Our most sociological president?

Our most sociological president?

Ultimately, on July 15th, 1979, Carter gave a speech in which the themes Bellah and Lasch had discussed figured prominently.  Carter appeared to hope that Lasch had been wrong about the way the public would react to a call for sacrifice on behalf of the common good.  The President spoke of a crisis of confidence that he saw sweeping the land and the renewed public commitments that would be needed to overcome it.  In other words, he exhibited more confidence in the ability of the American people to acknowledge and respond to Laschian concerns than did Lasch himself.  Among the President’s words were the following:

“In a nation that was proud of hard work, strong families, close-knit communities, and our faith in God, too many of us now tend to worship self-indulgence and consumption.  Human identity is no longer defined by what one does, but by what one owns.  But we’ve discovered that owning things and consuming things does not satisfy our longing for meaning.  We’ve learned that piling up material goods cannot fill the emptiness of lives which have no confidence or purpose” (quoted in Mattson 2009:  211).
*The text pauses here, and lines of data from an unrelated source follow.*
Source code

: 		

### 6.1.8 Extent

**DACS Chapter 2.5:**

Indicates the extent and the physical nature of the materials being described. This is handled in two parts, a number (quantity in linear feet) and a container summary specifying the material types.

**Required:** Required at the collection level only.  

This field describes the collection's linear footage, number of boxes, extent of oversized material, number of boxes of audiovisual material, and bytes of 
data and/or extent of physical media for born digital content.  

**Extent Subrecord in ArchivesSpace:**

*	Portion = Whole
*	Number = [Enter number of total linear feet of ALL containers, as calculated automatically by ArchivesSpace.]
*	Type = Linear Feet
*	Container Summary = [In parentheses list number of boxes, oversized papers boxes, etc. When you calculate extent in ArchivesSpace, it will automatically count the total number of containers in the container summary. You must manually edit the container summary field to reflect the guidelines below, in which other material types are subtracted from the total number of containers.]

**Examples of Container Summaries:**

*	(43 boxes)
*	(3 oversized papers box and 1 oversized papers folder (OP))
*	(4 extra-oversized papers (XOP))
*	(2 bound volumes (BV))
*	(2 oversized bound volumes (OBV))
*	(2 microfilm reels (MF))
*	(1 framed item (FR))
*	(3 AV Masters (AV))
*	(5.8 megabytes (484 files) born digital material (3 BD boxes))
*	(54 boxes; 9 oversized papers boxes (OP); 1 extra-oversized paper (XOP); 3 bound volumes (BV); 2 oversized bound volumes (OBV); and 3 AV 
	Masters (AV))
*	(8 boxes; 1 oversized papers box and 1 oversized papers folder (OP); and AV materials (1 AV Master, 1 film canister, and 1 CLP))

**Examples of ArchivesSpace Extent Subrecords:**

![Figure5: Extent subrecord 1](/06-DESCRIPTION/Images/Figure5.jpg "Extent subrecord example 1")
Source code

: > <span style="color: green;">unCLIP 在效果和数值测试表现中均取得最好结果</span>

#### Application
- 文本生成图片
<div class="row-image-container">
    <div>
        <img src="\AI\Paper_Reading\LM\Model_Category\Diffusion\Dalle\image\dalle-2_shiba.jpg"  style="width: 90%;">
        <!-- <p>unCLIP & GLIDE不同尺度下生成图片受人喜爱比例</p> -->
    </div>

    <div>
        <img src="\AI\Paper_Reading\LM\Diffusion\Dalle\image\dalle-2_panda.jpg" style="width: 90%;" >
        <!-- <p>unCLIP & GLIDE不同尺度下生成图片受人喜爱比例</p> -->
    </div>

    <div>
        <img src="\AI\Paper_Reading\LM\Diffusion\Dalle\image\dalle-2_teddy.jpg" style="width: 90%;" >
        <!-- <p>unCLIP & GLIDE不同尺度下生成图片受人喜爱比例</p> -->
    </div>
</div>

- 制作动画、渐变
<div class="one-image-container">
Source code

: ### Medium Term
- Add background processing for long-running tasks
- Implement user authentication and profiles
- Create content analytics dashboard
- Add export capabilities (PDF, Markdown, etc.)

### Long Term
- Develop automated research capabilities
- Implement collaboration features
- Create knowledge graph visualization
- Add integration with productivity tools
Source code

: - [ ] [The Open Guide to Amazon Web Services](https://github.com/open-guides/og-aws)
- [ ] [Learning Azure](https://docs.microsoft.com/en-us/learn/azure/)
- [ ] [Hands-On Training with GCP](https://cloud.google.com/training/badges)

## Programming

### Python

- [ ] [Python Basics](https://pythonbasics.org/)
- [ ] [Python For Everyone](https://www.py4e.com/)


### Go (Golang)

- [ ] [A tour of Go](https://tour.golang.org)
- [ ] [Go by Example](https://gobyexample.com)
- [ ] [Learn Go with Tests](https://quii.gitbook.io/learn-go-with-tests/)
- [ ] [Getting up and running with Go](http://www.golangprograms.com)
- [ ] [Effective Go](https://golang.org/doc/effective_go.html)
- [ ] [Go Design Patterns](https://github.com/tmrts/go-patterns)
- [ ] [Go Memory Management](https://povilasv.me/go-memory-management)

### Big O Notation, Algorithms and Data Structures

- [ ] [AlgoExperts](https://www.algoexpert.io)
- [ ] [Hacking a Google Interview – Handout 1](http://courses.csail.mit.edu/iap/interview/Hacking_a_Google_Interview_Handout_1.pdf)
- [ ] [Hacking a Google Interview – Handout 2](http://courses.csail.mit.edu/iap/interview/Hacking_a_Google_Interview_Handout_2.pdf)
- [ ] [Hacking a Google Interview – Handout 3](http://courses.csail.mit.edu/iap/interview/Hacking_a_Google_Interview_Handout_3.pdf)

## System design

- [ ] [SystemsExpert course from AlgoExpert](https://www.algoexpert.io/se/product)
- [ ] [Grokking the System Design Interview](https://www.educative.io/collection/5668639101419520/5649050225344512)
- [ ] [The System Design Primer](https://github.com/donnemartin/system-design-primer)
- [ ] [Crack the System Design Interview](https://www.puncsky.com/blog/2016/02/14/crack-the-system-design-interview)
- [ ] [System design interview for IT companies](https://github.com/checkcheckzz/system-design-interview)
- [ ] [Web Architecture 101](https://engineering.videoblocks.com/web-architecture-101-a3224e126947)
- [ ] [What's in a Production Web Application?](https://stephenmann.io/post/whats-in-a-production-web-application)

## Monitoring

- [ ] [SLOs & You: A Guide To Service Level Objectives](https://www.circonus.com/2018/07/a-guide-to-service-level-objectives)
So then what happened?  Another valuable contribution of Mattson’s book is its discrediting of the notion that the speech was an immediate disaster.  On the contrary, the public response was initially positive.  In time, however, a number of factors would contribute to the collapse of both Carter’s standing with the public and the resonance of his speech.  For one, Carter squandered much of the immediate momentum from the speech by orchestrating a purge of his Cabinet in the following days.  More fundamentally, however, the American public was unsure exactly how to go about addressing the crisis of confidence.  The most appealing response, offered by Republican Presidential candidate Ronald Reagan, proved to be the rejection of the entire concept of a decaying national covenant.  In Reagan’s eyes, according to Mattson, the American covenant required little in the way of sacrifice.  On the contrary, the pursuit of self-interest was to be celebrated and encouraged.

What lessons, then, do Carter’s speech and Mattson’s account of it hold for sociology?  I believe that the initially positive reaction to Carter’s speech suggests that a President can stand to gain from bringing sociology to the masses.  The juxtaposition of the positive response to the speech and Carter’s eventual loss to Reagan and his message of unabashed individualism points to a duality of American civic culture.  We value individualism, yet strive for something beyond ourselves.

At the same time, we should also acknowledge that the variety of sociology that speaks of a “national covenant” is but one of many.  Who gets to define this national covenant?  Who has the right to try to change it?  It seems possible that the negotiation and maintenance of a national covenant could take place under the terms of those with the most power in our society – Whites, men, heterosexuals, and so forth.  The thicket of these debates is familiar terrain for sociologists, but the complexity is perhaps indicative of why Presidents have generally been reluctant to engage with the discipline.  Better to just tell everyone to go shopping.